PROBLEM TO WORK ON:
Extract the records below word for word and ignore the images.
━━━━━━━━━━
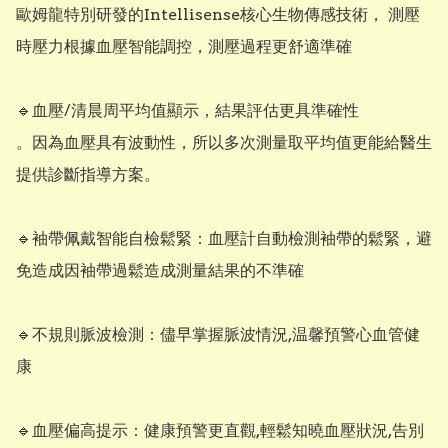
歐姆龍特別研發的Intellisense核心生物傳感技術， 測壓
時壓力根據血壓智能調控，測壓過程更舒適準確

🔹️血壓/清晨周平均值顯示，結果評估更具準確性

。因為血壓具有波動性，所以多次測量取平均值更能給醫生
提供診斷指導方案。

🔹️袖帶佩戴智能自檢鬆緊：血壓計自動檢測袖帶的鬆緊，避
免造成因袖帶過鬆造成測量結果的不準確

🔹️不規則脈波檢測：儘早掌握脈波情況,温馨預警心血管健
康

🔹️血壓偏高提示：健康預警更直觀,輕鬆知曉血壓狀況,告別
━━━━━━━━━━
EXPECTED OUTPUT:
歐姆龍特別研發的Intellisense核心生物傳感技術， 測壓
時壓力根據血壓智能調控，測壓過程更舒適準確

🔹️血壓/清晨周平均值顯示，結果評估更具準確性

。因為血壓具有波動性，所以多次測量取平均值更能給醫生
提供診斷指導方案。

🔹️袖帶佩戴智能自檢鬆緊：血壓計自動檢測袖帶的鬆緊，避
免造成因袖帶過鬆造成測量結果的不準確

🔹️不規則脈波檢測：儘早掌握脈波情況,温馨預警心血管健
康

🔹️血壓偏高提示：健康預警更直觀,輕鬆知曉血壓狀況,告別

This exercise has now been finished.